> Task brief: Go through the records below and copy out every line that contains the word "longer".

> Data for analysis:
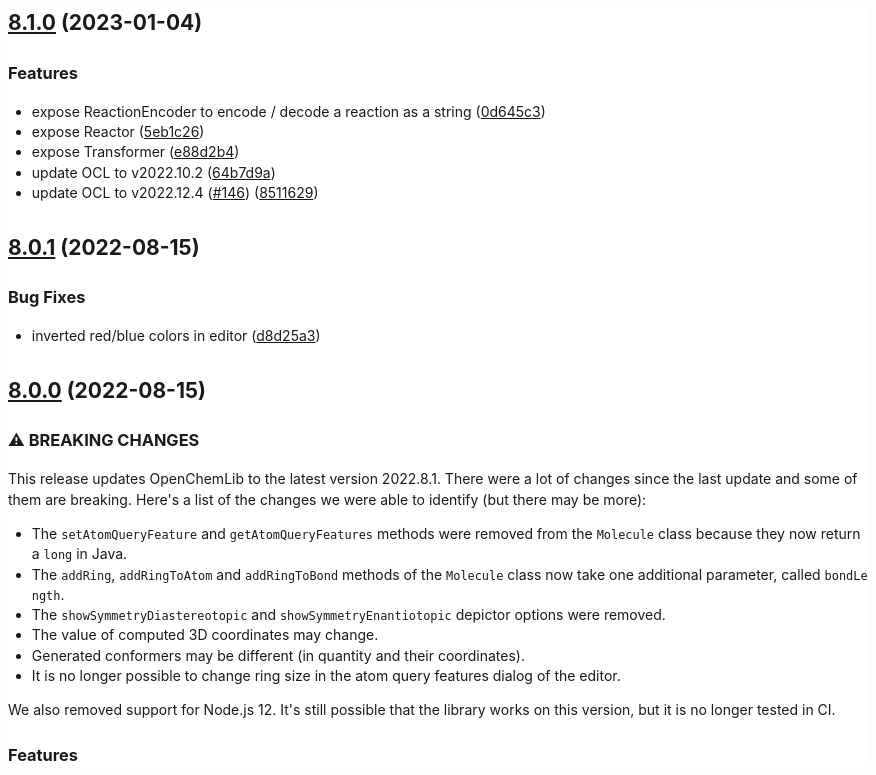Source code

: ## [8.1.0](https://github.com/cheminfo/openchemlib-js/compare/v8.0.1...v8.1.0) (2023-01-04)


### Features

* expose ReactionEncoder to encode / decode a reaction as a string ([0d645c3](https://github.com/cheminfo/openchemlib-js/commit/0d645c3a67f1386ca4b946af34bb35053eed2c20))
* expose Reactor ([5eb1c26](https://github.com/cheminfo/openchemlib-js/commit/5eb1c26cb9d17c3ecb3da610e063e0d5879162d8))
* expose Transformer ([e88d2b4](https://github.com/cheminfo/openchemlib-js/commit/e88d2b41f9c7db1e5fc983cfe78c9b60904232ee))
* update OCL to v2022.10.2 ([64b7d9a](https://github.com/cheminfo/openchemlib-js/commit/64b7d9a1a6cd261dbd64d24682ed2f3c9e3b88cd))
* update OCL to v2022.12.4 ([#146](https://github.com/cheminfo/openchemlib-js/issues/146)) ([8511629](https://github.com/cheminfo/openchemlib-js/commit/8511629bf3acbfbe48e8773134b7f9687de93465))

## [8.0.1](https://github.com/cheminfo/openchemlib-js/compare/v8.0.0...v8.0.1) (2022-08-15)


### Bug Fixes

* inverted red/blue colors in editor ([d8d25a3](https://github.com/cheminfo/openchemlib-js/commit/d8d25a36034baa52673cc589d9e684be423001ca))

## [8.0.0](https://github.com/cheminfo/openchemlib-js/compare/v7.5.0...v8.0.0) (2022-08-15)

### ⚠ BREAKING CHANGES

This release updates OpenChemLib to the latest version 2022.8.1. There were a lot
of changes since the last update and some of them are breaking. Here's a list of
the changes we were able to identify (but there may be more):

- The `setAtomQueryFeature` and `getAtomQueryFeatures` methods were removed from
  the `Molecule` class because they now return a `long` in Java.
- The `addRing`, `addRingToAtom` and `addRingToBond` methods of the `Molecule`
  class now take one additional parameter, called `bondLength`.
- The `showSymmetryDiastereotopic` and `showSymmetryEnantiotopic` depictor options
  were removed.
- The value of computed 3D coordinates may change.
- Generated conformers may be different (in quantity and their coordinates).
- It is no longer possible to change ring size in the atom query features dialog
  of the editor.

We also removed support for Node.js 12. It's still possible that the library works
on this version, but it is no longer tested in CI.

### Features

> Reply to the task:
- It is no longer possible to change ring size in the atom query features dialog
on this version, but it is no longer tested in CI.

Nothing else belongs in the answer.